Researchers claim that while attack lacks sophistication – the campaign utilized a single command and control server – it shouldn’t make it any less dangerous.
“Unlike state-sponsored actors, which choose targets carefully, this group and similar groups might attack any company. Even though they use rather simple malicious tools, they are very effective in their attacks,” Mohammad Amin Hasbini, a security expert at Kaspersky Lab said, “Thus companies that are not prepared to spot the attacks, will sadly suffer.”
The attacks are built around spear phishing emails with compressed .7z attachments that if opened, trigger data stealing malware. The malware executable begins to suck up passwords, keystrokes, and screenshots to forward it along to attackers. In some cases victims are tricked into following phishing links.
The malware, based on HawkEye, a commercial spying tool, also grabs FTP server credentials, account data from browsers, messaging clients, and email clients, along with clipboard data. From there the attackers use a combination of HTTP GET posts and email messages from already compromised organizations to exfiltrate the data.
The emails, sent to executives and higher ups at organizations, appear to come from a bank in the United Arab Emirates, the Emirates NBD and feature phony subject lines such as “Your payment copy advice from Emirates NBD Bank/subsidiary.”

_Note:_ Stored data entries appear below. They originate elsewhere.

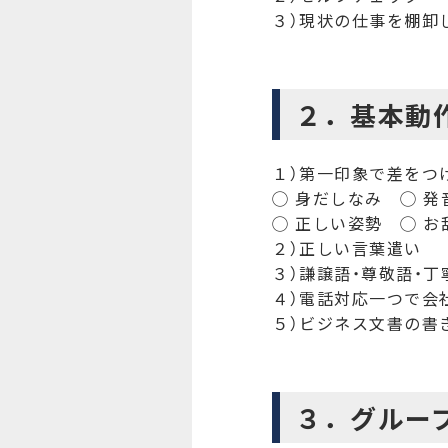
３）現状の仕事を棚卸
２．基本動
１）第一印象で差をつ
◯ 身だしなみ ◯ 発
◯ 正しい姿勢 ◯ お
２）正しい言葉遣い
３）謙譲語・尊敬語・丁
４）電話対応一つで会
５）ビジネス文書の書
３．グルー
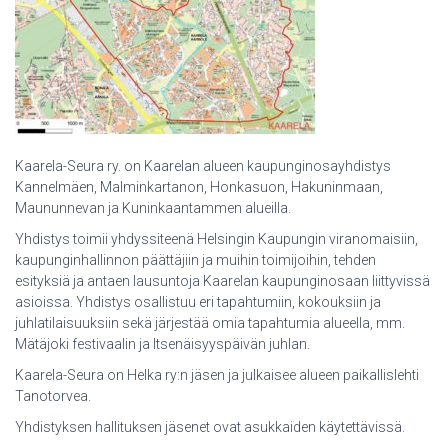
Kaarela-Seura ry. on Kaarelan alueen kaupunginosayhdistys
Kannelmäen, Malminkartanon, Honkasuon, Hakuninmaan,
Maununnevan ja Kuninkaantammen alueilla.
Yhdistys toimii yhdyssiteenä Helsingin Kaupungin viranomaisiin,
kaupunginhallinnon päättäjiin ja muihin toimijoihin, tehden
esityksiä ja antaen lausuntoja Kaarelan kaupunginosaan liittyvissä
asioissa. Yhdistys osallistuu eri tapahtumiin, kokouksiin ja
juhlatilaisuuksiin sekä järjestää omia tapahtumia alueella, mm.
Mätäjoki festivaalin ja Itsenäisyyspäivän juhlan.
Kaarela-Seura on Helka ry:n jäsen ja julkaisee alueen paikallislehti
Tanotorvea.
Yhdistyksen hallituksen jäsenet ovat asukkaiden käytettävissä.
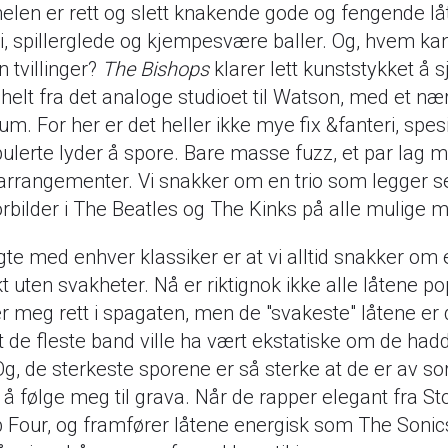
len er rett og slett knakende gode og fengende låte
, spillerglede og kjempesvære baller. Og, hvem ka
n tvillinger?
The Bishops
klarer lett kunststykket å 
 helt fra det analoge studioet til Watson, med et n
bum. For her er det heller ikke mye fix &fanteri, spe
ulerte lyder å spore. Bare masse fuzz, et par lag m
 arrangementer. Vi snakker om en trio som legger se
rbilder i The Beatles og The Kinks på alle mulige m
te med enhver klassiker er at vi alltid snakker om 
t uten svakheter. Nå er riktignok ikke alle låtene p
 meg rett i spagaten, men de "svakeste" låtene er d
t de fleste band ville ha vært ekstatiske om de had
g, de sterkeste sporene er så sterke at de er av s
å følge meg til grava. Når de rapper elegant fra St
 Four, og framfører låtene energisk som The Sonics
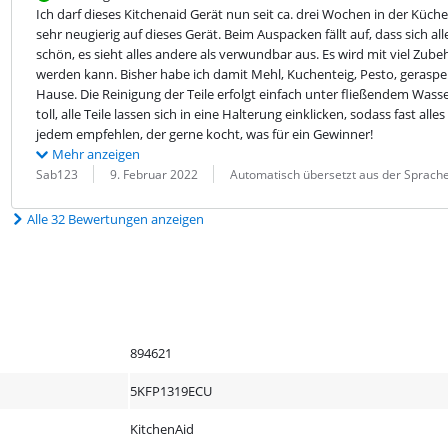
Ich darf dieses Kitchenaid Gerät nun seit ca. drei Wochen in der Küch
sehr neugierig auf dieses Gerät. Beim Auspacken fällt auf, dass sich alles 
schön, es sieht alles andere als verwundbar aus. Es wird mit viel Zubeh
werden kann. Bisher habe ich damit Mehl, Kuchenteig, Pesto, geraspel
Hause. Die Reinigung der Teile erfolgt einfach unter fließendem Wasse
toll, alle Teile lassen sich in eine Halterung einklicken, sodass fast alle
jedem empfehlen, der gerne kocht, was für ein Gewinner!
Mehr anzeigen
Bewertung von:
Datum:
Übersetzung:
Sab123
9. Februar 2022
Automatisch übersetzt aus der Sprache
Alle 32 Bewertungen anzeigen
894621
5KFP1319ECU
KitchenAid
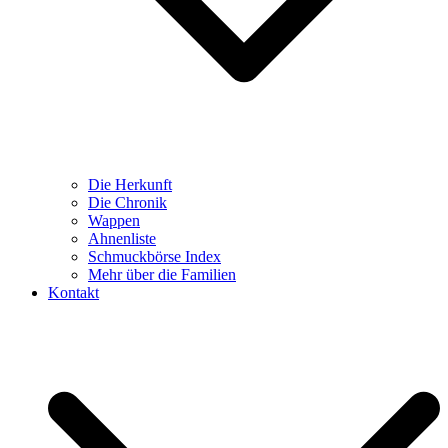
Die Herkunft
Die Chronik
Wappen
Ahnenliste
Schmuckbörse Index
Mehr über die Familien
Kontakt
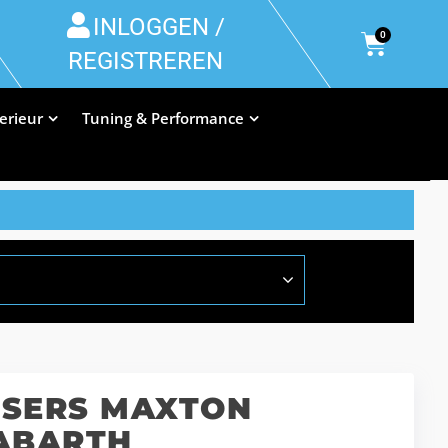
INLOGGEN /
0
REGISTREREN
terieur
Tuning & Performance
USERS MAXTON
 ABARTH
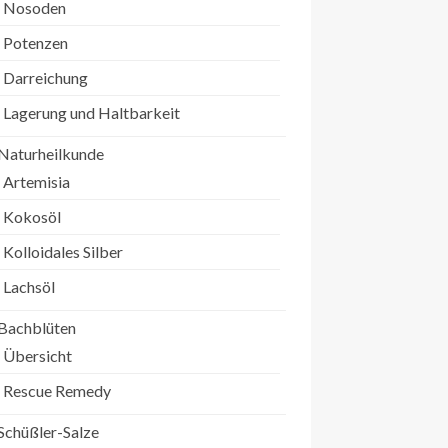
Nosoden
Potenzen
Darreichung
Lagerung und Haltbarkeit
Naturheilkunde
Artemisia
Kokosöl
Kolloidales Silber
Lachsöl
Bachblüten
Übersicht
Rescue Remedy
Schüßler-Salze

The most recent swell of attacks started on June 8 and June 27 but researchers claim artifacts associated with the malware files and attack sites suggest the origin of Ghoul could be traced back to March 2015.
The campaign is the latest in a long line of targeted attacks against Middle Eastern industrial sector.
Energy organizations in the Middle East were targeted a few years ago by attackers peddling the njRAT espionage malware. Similar to Operation Ghoul, attackers dropped the remote access Trojan on companies in order to glean data; credentials stored in browsers, steal files, view a user’s desktop and access their computer.
In 2013 attackers were spotted using the Citadel banking Trojan on petrochemical companies in the Middle East. In those attacks, hackers targeted webmail at companies. Attackers could elbow their way into employee or contractor emails and send messages and facilitate phishing campaigns.